**Required action**
Count the lines in the entries below that contain the word "value". Reply with the number alone.

**Data section**
━━━━━━━━━━━━━━━━

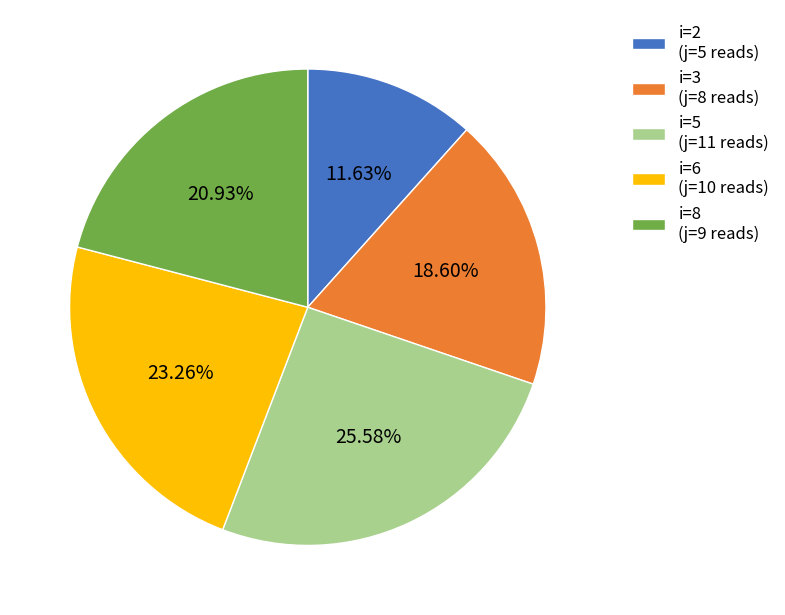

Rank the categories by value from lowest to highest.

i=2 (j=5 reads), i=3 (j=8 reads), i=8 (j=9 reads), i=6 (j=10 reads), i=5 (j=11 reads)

━━━━━━━━━━━━━━━━

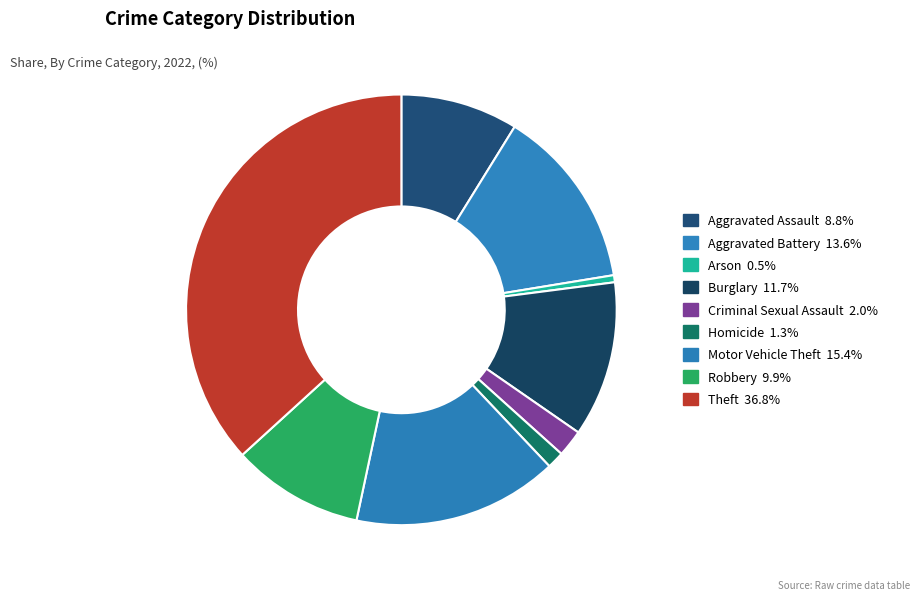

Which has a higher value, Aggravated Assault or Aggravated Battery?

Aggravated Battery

━━━━━━━━━━━━━━━━

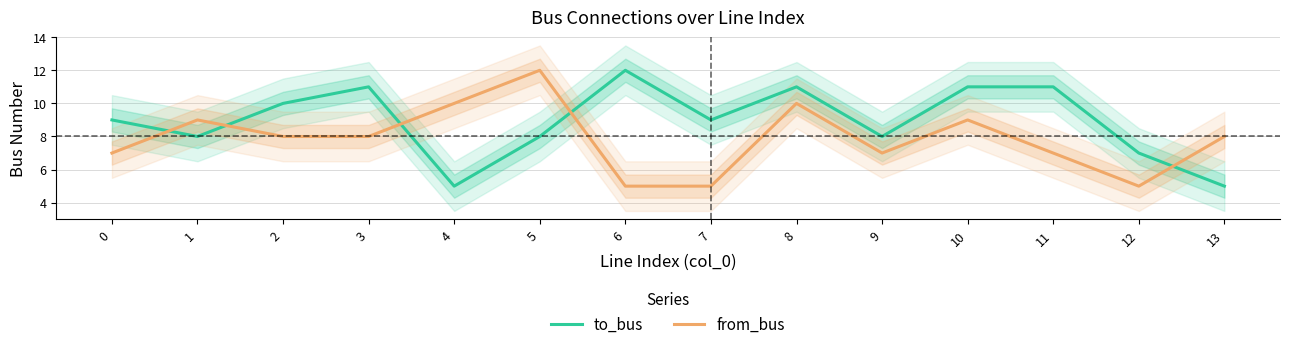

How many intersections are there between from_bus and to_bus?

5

━━━━━━━━━━━━━━━━

**Task solution**
2